The captain of Co. F, 22nd Iowa Infantry was Alfred B. Cree. I previously transcribed three of Capt. Cree’s letters on Spared & Shared 7 which can be found at 1864-65: Capt. Alfred B. Cree to Martha (Smith) Cree.

This letter is from the private collection of Michael Huston and is published on Spared & Shared by express consent.


Addressed to I. N. Haldeman, Funkville P. O., Pa.

Camp 22d Iowa Infantry
Indianola, Texas
January 23, 1864

My dear sister,

I received your very kind letter dated December 27th a few days ago and this is Saturday I concluded to try & reply. Whether I shall succeed in making mine as interesting as yours, I shall leave you to judge. I will do as you did in answering mine which is answer yours first and then, as you said, “let the rest bring up the rear.” You had a turkey dinner, did you? Well I should like very much to have been there & shared a portion of it with you. I am pretty confident I could have done the turkey justice. You speak of your own individual self & “friend” attending the “Fireman’s Fair.” So you have a friend, have you? When you answer, just tell me who that friend is—whether a male or female, I expect some fellow will have you “gobbled” too before I return.

It seems to me those fellows back there are getting very impudent by taking the advantage of our absence. Well, all I have got to say is for them to go ahead if they think there is no hereafter. There is Ida, Amanda, & I expect the next thing will be Betsy will come up missing. Let them go I say for it don’ make a great deal of difference now as we about begin to think they will be of no consequence to us at all. You know we can get along without the “gals” while you girls would pine away & finally “go up the spout.” But as I will not swear what I have said to be a fact, I will quit.

Now as you are getting very inquisitive in regard to my love affairs, I shall insist on knowing who you are “making love to,” and I would very much like to see some of their letters. I will tell you what I will do. If you will send me one of “his” letters, I will send a letter to you to read that I got from a certain young lady. It is not [ ]. You must not think she is the only “gal” I correspond with. It is a first rate one, also good and long.

You ask me if I still receive any letters from [ ] or Betsy. I did receive one from her a couple of weeks ago, it being the first one I have received since leaving Rolla, Mo.
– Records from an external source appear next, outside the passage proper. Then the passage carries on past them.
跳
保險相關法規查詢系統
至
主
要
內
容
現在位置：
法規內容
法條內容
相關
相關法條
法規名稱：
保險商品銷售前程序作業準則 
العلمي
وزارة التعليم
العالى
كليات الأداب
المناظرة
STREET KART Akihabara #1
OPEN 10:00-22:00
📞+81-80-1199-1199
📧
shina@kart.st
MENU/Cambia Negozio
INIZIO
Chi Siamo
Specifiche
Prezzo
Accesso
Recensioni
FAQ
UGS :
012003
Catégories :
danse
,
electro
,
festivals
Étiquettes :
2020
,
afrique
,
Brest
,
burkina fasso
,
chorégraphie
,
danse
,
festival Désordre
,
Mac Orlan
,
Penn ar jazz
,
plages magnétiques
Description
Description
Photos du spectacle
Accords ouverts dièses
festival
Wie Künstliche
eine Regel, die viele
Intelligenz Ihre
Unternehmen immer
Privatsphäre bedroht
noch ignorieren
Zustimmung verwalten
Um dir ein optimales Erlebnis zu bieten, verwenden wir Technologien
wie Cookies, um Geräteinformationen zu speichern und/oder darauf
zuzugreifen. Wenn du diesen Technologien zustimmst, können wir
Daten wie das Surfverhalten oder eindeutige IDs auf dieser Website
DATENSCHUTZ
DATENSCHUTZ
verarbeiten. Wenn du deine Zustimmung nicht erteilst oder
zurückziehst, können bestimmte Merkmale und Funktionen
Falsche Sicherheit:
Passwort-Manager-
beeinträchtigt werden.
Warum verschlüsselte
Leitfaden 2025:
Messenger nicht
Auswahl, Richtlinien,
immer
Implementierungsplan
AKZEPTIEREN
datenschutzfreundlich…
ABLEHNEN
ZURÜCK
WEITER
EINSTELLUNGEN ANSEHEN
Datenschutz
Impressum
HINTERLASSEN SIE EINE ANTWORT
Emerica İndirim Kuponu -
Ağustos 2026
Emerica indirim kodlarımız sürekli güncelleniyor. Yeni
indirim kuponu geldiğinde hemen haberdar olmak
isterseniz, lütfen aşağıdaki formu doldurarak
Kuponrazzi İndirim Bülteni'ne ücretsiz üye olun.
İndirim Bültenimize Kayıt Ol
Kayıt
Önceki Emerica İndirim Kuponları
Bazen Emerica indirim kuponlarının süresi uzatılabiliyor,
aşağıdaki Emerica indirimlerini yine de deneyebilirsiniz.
She said the reason she remained silent so long was she did not know how to direct. That is not all. Don’t you believe she is going to send me a photograph of herself. She said that one she sent me was a poor one. In speaking of photographs, made me think of receiving Cousin Lida & Winne’s a few days ago. I think I will send them home for you to put in that nice album father got you.

You also ask me if I have formed an attachment for any of my companions. I can say that there is one that I think considerable of. His name is Hopwood. 1 He is not only a first-rate fellow, but he possess that particular feature so necessary to gain the good wishes of the ladies, “good looking.” He is slightly acquainted with Uncle Patton & lives not far from Millersburg. Was it not the McClean farm Uncle Levi bought & then sold just about the time he went into the oil business? It was his uncle that owned that farm. His grandfather also lives near Minerva. His name is Latell. He is well acquainted in Columbiana County & near Minerva. Now if you have formed anything of the kind yourself, just let me know.

Min, I was sorry to hear of mother Elmore’s ill health. I wish you all enjoyed as good health as I do at present. I never felt better.

We are now quartered in our tents & get plenty to eat and nothing to do but drill twice a day. Yesterday 36 men detailed from our division, went out on a scout yesterday, and came back with 7 men less than they went with. They went out too far and the rebs having so much the best horses they “gobbled” them.

Give my love to all. Affectionately your brother, — I. N. Haldeman, Co. F, 22nd Iowa

To Muss Minnie Haldeman

Mr. I. N. Haldeman
Co. F, 22nd Iowa Mounted Infantry
13th Army Corps
Dept. of the Gulf

1 There were two Hopwoods in Co. F, 22nd Iowa Infantry—James W. Hopwood and William D. Hopwood.